L’ultima tappa di questa conversazione così variegata e piroettante che è
Esserci davvero riguarda la decisione di Luisa Muraro di dedicarsi allo studio
di Margherita Porete (si veda Lingua materna scienza divina. La filosofia
mistica di Margherita Porete, D’Auria M. 1995) e la sua dedizione alla scrittura
mistica di donne. Sono pagine nelle quali si percepisce l’intensità del fervore
che connota la scoperta della «libertà delle donne [che] diventa proprio
un’apertura d’infinito», la scoperta di una teologia in lingua materna – e il
pensiero corre a Le amiche di Dio. Scritti di mistica femminile (D’Auria M.
2001) e soprattutto a Il Dio delle donne (Mondadori 2003).
La più bella intuizione che grazie a questo suo attraversamento delle mistiche
mi/ci viene donata è che «tutto è storia ma la storia non è tutto.
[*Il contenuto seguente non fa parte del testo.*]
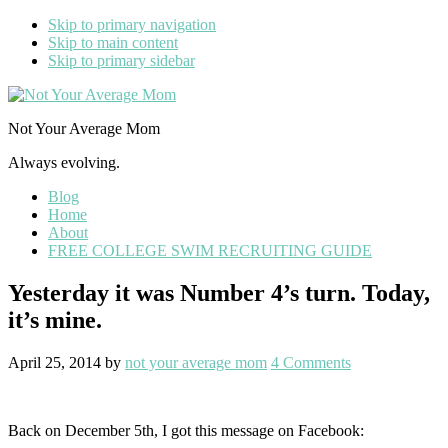
Skip to primary navigation
Skip to main content
Skip to primary sidebar
Not Your Average Mom
Always evolving.
Blog
Home
About
FREE COLLEGE SWIM RECRUITING GUIDE
Yesterday it was Number 4’s turn. Today,
it’s mine.
April 25, 2014
by
not your average mom
4 Comments
Back on December 5th, I got this message on Facebook:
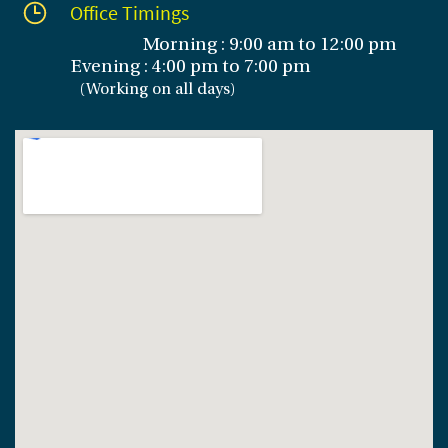
Office Timings
Morning : 9:00 am to 12:00 pm
Evening :
4:00 pm to 7:00 pm
(
Working on all days
)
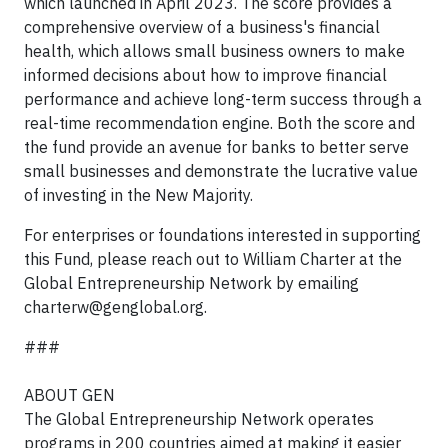
which launched in April 2023. The score provides a
comprehensive overview of a business's financial
health, which allows small business owners to make
informed decisions about how to improve financial
performance and achieve long-term success through a
real-time recommendation engine. Both the score and
the fund provide an avenue for banks to better serve
small businesses and demonstrate the lucrative value
of investing in the New Majority.
For enterprises or foundations interested in supporting
this Fund, please reach out to William Charter at the
Global Entrepreneurship Network by emailing
charterw@genglobal.org
.
###
ABOUT GEN
The Global Entrepreneurship Network operates
programs in 200 countries aimed at making it easier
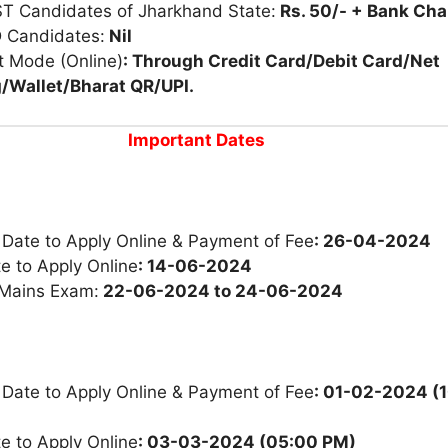
ST Candidates of Jharkhand State:
Rs. 50/- + Bank Ch
 Candidates:
Nil
 Mode (Online)
: Through Credit Card/Debit Card/Net
/Wallet/Bharat QR/UPI.
Important Dates
 Date to Apply Online & Payment of Fee
: 26-04-2024
e to Apply Online
: 14-06-2024
 Mains Exam:
22-06-2024 to 24-06-2024
 Date to Apply Online & Payment of Fee
: 01-02-2024 (
e to Apply Online
: 03-03-2024 (05:00 PM)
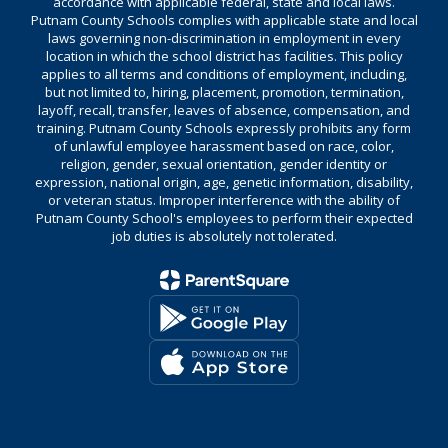
accordance with applicable federal, state and local laws.
Putnam County Schools complies with applicable state and local
laws governing non-discrimination in employment in every
location in which the school district has facilities. This policy
applies to all terms and conditions of employment, including,
but not limited to, hiring, placement, promotion, termination,
layoff, recall, transfer, leaves of absence, compensation, and
training. Putnam County Schools expressly prohibits any form
of unlawful employee harassment based on race, color,
religion, gender, sexual orientation, gender identity or
expression, national origin, age, genetic information, disability,
or veteran status. Improper interference with the ability of
Putnam County School's employees to perform their expected
job duties is absolutely not tolerated.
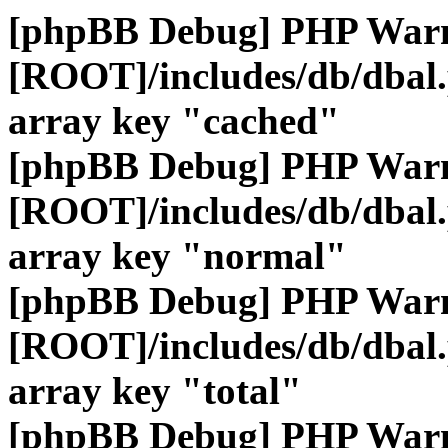
[phpBB Debug] PHP War
[ROOT]/includes/db/dbal
array key "cached"
[phpBB Debug] PHP War
[ROOT]/includes/db/dbal
array key "normal"
[phpBB Debug] PHP War
[ROOT]/includes/db/dbal
array key "total"
[phpBB Debug] PHP War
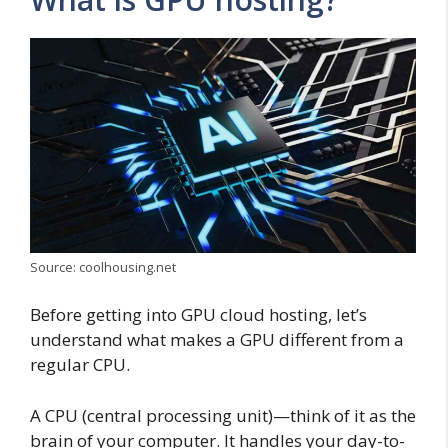
Source: coolhousing.net
Before getting into GPU cloud hosting, let’s
understand what makes a GPU different from a
regular CPU.
A CPU (central processing unit)—think of it as the
brain of your computer. It handles your day-to-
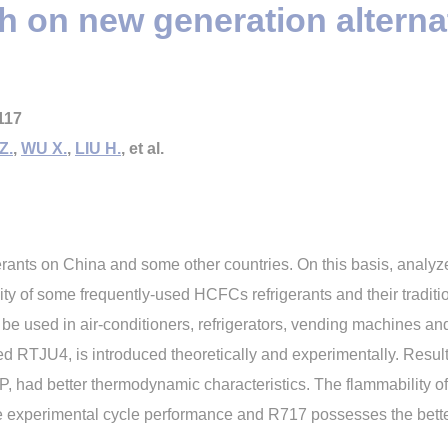
 on new generation alternat
117
Z.
,
WU X.
,
LIU H.
, et al.
erants on China and some other countries. On this basis, anal
ty of some frequently-used HCFCs refrigerants and their traditi
to be used in air-conditioners, refrigerators, vending machines a
d RTJU4, is introduced theoretically and experimentally. Res
 had better thermodynamic characteristics. The flammability 
e experimental cycle performance and R717 possesses the bett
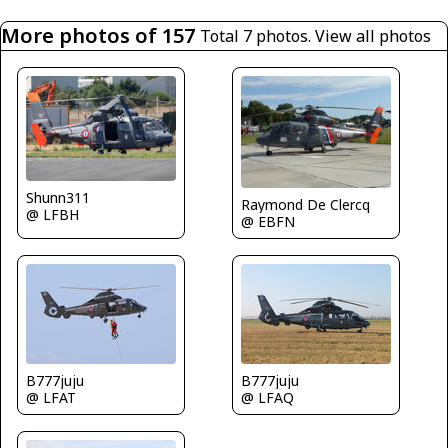
More photos of 157
Total 7 photos.
View all photos
Shunn311
Raymond De Clercq
@ LFBH
@ EBFN
B777juju
B777juju
@ LFAT
@ LFAQ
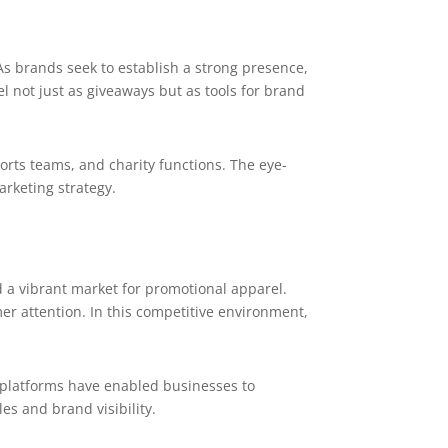
As brands seek to establish a strong presence,
not just as giveaways but as tools for brand
orts teams, and charity functions. The eye-
arketing strategy.
 a vibrant market for promotional apparel.
er attention. In this competitive environment,
 platforms have enabled businesses to
es and brand visibility.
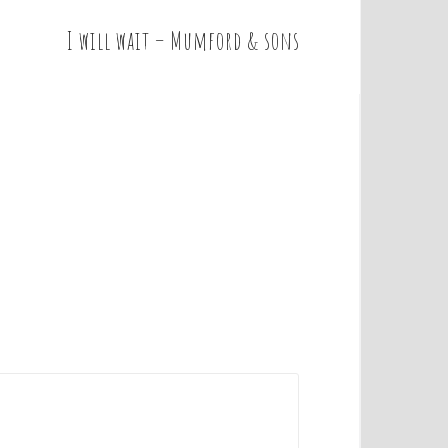
I will wait – Mumford & sons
C’è qualcosa
che eccede e questo qualcosa è vuoto, non è nominabile, non è dicibile, è un
niente, è un niente che però io considero un passaggio all’essere». C’è altro,
sostiene Muraro, ovvero c’è «il senso della incompiutezza di ogni impresa umana.
Non è che vada sanata con la dimensione religiosa che per noi è perduta, ma la
consapevolezza del c’è altro, il senso della incompiutezza e della fragilità, va
salvaguardato, e senza cadere nel nichilismo e nella disperazione: come nella
mistica, è nell’attesa che questo altro venga a noi».
Si tratta di disfare la maglia di questo mondo per fare posto ad altro: «Altro,
che cosa?». Luisa Muraro ha cercato la risposta nei testi delle scrittrici
beghine e delle poetesse preferite e ha trovato, «come risposta, che questo
“altro” è l’impossibile: la teologia in lingua materna insegna in pratica (e,
entro certi limiti, anche in teoria) a stare al mondo con la certezza che in
esso ha luogo, o può trovarlo, anche l’impossibile» (Il Dio delle donne, 2003,
p. 84). In tempi di apparente agonia dell’umano imposta dai potenti di turno il
tesoro di Luisa Muraro si racchiude in definitiva nella potenza del c’è altro,
che tradotto nella nostra quotidianità consiste per l’appunto nella salvaguardia
della fragilità e dell’incompiutezza e prepara ogni singolo/a a un altro ordine
di rapporti ora, qui, su questa Terra.